**Qué trabajar**
Retoma la columna sobre el rechazo a los transgénicos y sigue escribiéndola a partir de su última oración.

**Bloque de texto**
□ □ □
Ideas que matan, por Alfredo Bullard
Ideas que matan, por Alfredo Bullard
Alfredo Bullard

En el año 2002 la nación africana de Zambia sufrió una crisis alimentaria dramática. En un país en el que uno de cada 10 niños moría al poco tiempo de nacer, una sequía muy seria destruyó buena parte de la producción agrícola. Las personas tenían que hervir por ocho horas raíces venenosas para hacerlas comestibles y los elefantes, una especia protegida, eran sacrificados para alimentar a la población. El presidente Levy Mwanawasa declaró la emergencia alimentaria del país. 

En pocas semanas Estados Unidos reaccionó enviando treinta y cinco mil toneladas de alimentos, cantidad suficiente para sostener a la población hasta superar la crisis. Parecía que había llegado la solución al problema.

Pero no fue así. El presidente Mwanawasa rechazó la donación. Y aunque no lo crea, la medida fue apoyada por el resto del gobierno y por la población. No era comida de mala calidad (era idéntica a la que consumían los norteamericanos en su país). Las declaraciones del presidente explicaron los motivos: “Es preferible morir de hambre que recibir alimentos genéticamente modificados”. Zambia rechazó los alimentos porque eran transgénicos. 

Esta historia, relatada en estos términos por Kenrick y Griskevicius en su libro “The Rational Animal”, se vive quizás con menos drama pero con igual falta de inteligencia en el Perú. Los transgénicos están en moratoria (es decir, no se pueden importar ni usar) porque les tenemos miedo. 

¿Qué lleva a las personas a preferir comer raíces venenosas hervidas o elefantes en peligro de extinción antes que transgénicos? Un reciente pronunciamiento de 109 científicos ganadores de Premio Nobel condena a Greenpeace por ser dogmáticos y emotivos (es decir, irracionales) al oponerse a los transgénicos, fomentando reacciones similares a las del presidente Mwanawasa. Acusan a Greenpeace de cometer un “crimen contra la humanidad”. Y no es para menos. En su afán por frenar la innovación están no solo evitando una serie de beneficios para la población, sino (queriéndolo o no) están matando gente.

Kenrick y Griskevicius tienen una explicación a esta irracionalidad. La oposición a los transgénicos es claramente un error generado por un sesgo cognitivo evolutivo. En la prehistoria uno de los problemas de nuestros ancestros era saber qué comer. No era extraño consumir frutos envenenados o carnes tóxicas. Las personas que tenían animadversión a comer alimentos nuevos o extraños sobrevivieron más que los que se aventuraron a comer lo desconocido. Como resultado de ello somos herederos de personas que le temen a comer alimentos nuevos.
□ □ □
**Extractos del material**
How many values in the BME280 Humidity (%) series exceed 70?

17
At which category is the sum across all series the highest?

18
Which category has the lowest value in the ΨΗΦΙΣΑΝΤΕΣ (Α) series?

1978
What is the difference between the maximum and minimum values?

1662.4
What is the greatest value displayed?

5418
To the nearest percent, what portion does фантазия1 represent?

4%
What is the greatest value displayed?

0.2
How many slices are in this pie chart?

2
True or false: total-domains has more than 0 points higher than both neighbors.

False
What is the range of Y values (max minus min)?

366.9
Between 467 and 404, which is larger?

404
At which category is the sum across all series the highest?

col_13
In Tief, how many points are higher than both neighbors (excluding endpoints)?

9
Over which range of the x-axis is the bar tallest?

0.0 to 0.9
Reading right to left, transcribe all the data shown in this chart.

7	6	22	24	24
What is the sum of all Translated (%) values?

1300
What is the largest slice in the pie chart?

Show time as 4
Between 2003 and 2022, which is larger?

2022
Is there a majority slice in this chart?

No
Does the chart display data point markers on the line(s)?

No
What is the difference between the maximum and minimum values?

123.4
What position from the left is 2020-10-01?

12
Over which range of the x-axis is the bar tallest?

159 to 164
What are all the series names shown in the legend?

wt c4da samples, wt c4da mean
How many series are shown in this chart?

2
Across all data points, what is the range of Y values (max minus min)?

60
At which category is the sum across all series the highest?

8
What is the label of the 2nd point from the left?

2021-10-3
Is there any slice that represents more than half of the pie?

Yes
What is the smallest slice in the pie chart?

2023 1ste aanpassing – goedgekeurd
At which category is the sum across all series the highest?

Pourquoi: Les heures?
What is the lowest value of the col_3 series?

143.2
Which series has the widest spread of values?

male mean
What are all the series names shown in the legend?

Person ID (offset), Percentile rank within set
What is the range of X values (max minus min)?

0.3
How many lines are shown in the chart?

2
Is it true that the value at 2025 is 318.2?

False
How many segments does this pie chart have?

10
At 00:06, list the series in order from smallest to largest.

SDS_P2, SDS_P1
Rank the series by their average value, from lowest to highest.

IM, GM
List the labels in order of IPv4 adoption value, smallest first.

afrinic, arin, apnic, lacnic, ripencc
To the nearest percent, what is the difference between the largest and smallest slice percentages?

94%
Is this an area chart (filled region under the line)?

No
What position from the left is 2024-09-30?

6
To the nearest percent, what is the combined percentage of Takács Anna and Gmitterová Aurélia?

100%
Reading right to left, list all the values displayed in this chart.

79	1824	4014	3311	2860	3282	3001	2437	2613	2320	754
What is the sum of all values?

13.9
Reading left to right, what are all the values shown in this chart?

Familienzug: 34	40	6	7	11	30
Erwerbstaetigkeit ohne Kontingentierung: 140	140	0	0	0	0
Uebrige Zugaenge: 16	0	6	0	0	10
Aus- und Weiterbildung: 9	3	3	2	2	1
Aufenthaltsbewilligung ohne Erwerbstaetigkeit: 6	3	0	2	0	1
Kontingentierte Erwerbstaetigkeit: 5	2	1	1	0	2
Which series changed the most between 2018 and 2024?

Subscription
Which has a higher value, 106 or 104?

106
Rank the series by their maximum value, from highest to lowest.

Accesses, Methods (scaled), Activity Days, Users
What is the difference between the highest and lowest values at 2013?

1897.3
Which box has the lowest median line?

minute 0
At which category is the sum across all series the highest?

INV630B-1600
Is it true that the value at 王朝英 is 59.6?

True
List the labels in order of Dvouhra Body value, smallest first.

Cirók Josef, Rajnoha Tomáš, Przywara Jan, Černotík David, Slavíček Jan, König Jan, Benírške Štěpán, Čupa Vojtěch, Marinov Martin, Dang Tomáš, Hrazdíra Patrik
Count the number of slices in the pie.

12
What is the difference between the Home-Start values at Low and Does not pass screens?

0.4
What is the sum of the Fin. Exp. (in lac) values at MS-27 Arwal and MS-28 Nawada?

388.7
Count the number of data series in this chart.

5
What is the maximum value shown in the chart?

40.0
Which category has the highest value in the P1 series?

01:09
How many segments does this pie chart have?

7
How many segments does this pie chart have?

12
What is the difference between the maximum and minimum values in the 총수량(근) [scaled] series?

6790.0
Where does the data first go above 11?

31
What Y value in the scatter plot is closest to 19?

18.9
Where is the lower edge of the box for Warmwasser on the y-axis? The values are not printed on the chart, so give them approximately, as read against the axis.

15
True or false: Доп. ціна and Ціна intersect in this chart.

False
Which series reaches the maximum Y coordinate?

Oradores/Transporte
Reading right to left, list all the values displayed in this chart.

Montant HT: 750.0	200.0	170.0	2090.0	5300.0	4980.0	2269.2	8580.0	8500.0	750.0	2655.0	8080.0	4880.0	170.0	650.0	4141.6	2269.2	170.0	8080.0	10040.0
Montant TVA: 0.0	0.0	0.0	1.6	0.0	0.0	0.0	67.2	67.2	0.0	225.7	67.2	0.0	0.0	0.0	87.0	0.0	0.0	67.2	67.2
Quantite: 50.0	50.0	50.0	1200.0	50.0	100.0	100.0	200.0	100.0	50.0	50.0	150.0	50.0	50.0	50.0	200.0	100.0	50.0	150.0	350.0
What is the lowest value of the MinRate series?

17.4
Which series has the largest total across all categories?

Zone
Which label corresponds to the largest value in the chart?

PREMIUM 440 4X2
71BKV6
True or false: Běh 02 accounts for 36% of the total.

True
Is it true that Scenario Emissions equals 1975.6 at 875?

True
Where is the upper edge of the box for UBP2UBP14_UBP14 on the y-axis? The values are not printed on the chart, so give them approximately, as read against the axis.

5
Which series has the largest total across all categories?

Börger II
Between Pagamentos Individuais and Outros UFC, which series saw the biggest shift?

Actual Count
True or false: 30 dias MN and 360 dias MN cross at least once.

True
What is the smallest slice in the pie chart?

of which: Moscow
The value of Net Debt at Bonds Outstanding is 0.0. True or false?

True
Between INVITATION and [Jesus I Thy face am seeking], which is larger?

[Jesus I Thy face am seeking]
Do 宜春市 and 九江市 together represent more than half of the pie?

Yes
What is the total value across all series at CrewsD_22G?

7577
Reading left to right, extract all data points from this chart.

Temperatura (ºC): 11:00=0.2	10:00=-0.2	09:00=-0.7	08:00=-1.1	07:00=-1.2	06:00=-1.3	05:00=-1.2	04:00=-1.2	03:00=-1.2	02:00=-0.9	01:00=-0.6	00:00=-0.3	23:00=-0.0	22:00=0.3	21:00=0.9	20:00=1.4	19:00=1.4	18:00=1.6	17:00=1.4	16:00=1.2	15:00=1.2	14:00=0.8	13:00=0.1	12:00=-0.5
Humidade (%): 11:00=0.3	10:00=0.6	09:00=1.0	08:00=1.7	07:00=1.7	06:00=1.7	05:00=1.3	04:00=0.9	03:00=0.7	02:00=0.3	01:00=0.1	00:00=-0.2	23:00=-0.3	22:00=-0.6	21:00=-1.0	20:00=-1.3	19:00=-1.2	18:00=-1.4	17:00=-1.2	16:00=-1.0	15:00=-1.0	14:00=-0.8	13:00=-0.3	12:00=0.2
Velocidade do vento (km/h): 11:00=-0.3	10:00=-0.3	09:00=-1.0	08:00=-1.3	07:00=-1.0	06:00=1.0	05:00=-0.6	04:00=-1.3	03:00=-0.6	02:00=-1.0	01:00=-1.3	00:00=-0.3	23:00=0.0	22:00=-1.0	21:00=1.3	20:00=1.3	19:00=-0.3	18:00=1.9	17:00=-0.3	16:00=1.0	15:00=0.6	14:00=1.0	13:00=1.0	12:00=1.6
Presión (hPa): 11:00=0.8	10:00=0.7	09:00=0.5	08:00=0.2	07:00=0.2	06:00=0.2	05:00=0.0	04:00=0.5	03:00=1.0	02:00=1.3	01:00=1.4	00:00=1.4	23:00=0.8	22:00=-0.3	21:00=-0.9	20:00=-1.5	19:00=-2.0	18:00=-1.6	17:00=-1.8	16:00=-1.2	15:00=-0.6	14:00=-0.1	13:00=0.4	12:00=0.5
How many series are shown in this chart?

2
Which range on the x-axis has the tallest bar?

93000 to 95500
□ □ □
**Resultado**
¿Ha notado lo difícil que es hacer que los niños pequeños coman cosas que no conocen? La mayoría de niños se limitan a comer una gama reducida de opciones y se resisten siquiera a probar algo que no han probado antes. Esa reacción es un derivado evolutivo de nuestros ancestros. Si nos hablan de organismos genéticamente modificados, de inmediato reaccionamos como si estuviéramos frente a un tomate asesino mutante que nos va a morder o una papa monstruosa de un origen parecido al de Godzilla.

Lo cierto es que, a diferencia del hombre de las cavernas, hoy tenemos conocimiento e información que nos permite sobreponernos a la incertidumbre. Podemos saber qué estamos comiendo. Greenpeace y sus compinches explotan un sesgo cognitivo, fruto de la evolución, que con lo que hoy sabemos se ha vuelto en irracional.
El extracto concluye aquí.